Task statement:
Set down exactly the lines running from the one with "mouse_move(595, 201)" to the last line of the listing below, both included, and skip every picture.
________
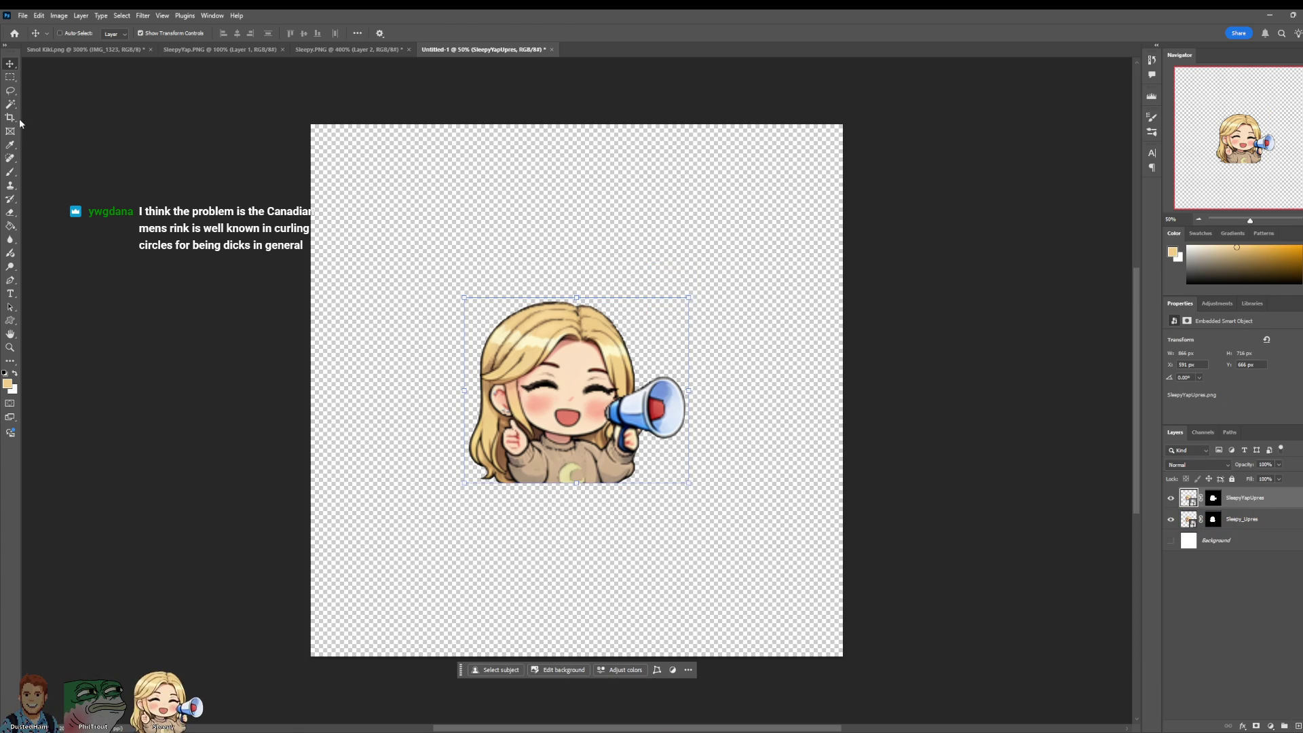
left_click(10, 118)
mouse_move(579, 126)
left_mouse_down()
mouse_move(596, 214)
mouse_move(595, 201)
left_mouse_up()
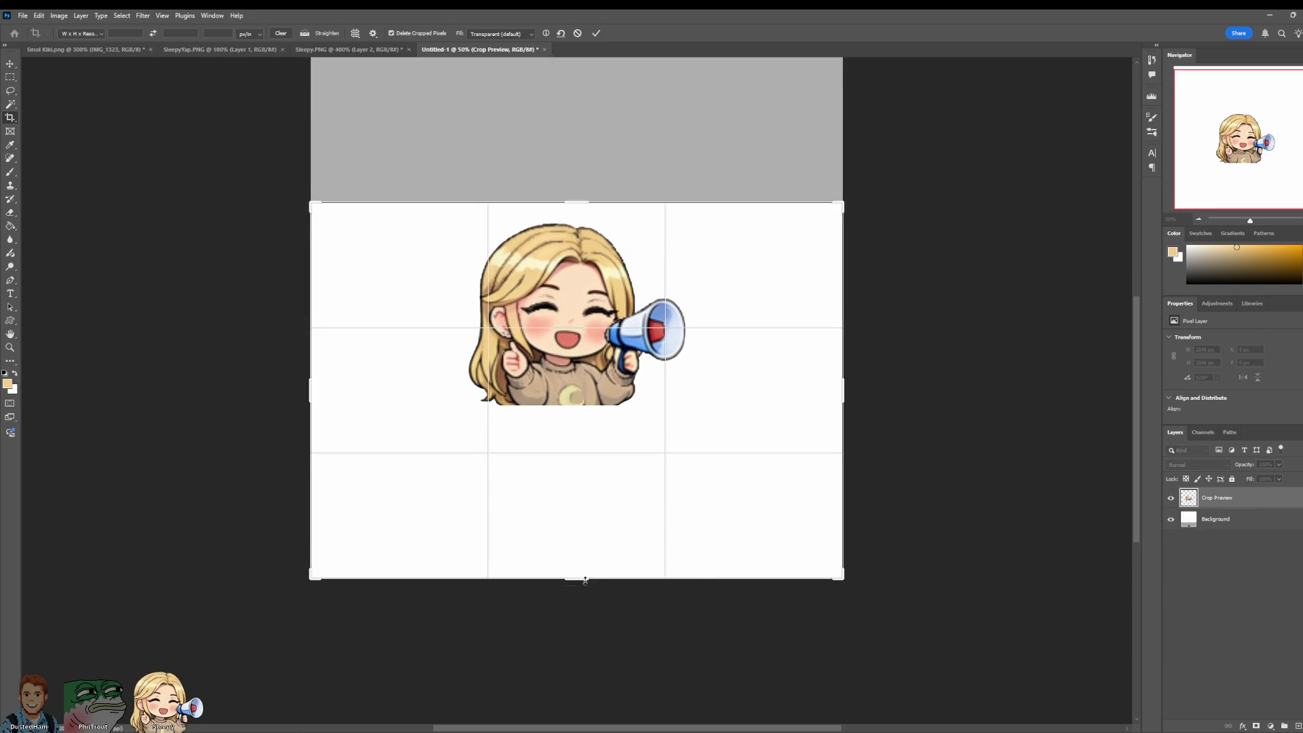
Step: Cancel the crop, select both sticker layers, and move them toward the top-left
left_click_drag(585, 580, 586, 498)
________
Solution for this task:
mouse_move(595, 201)
left_mouse_up()
Step: Cancel the crop, select both sticker layers, and move them toward the top-left
left_click_drag(585, 580, 586, 498)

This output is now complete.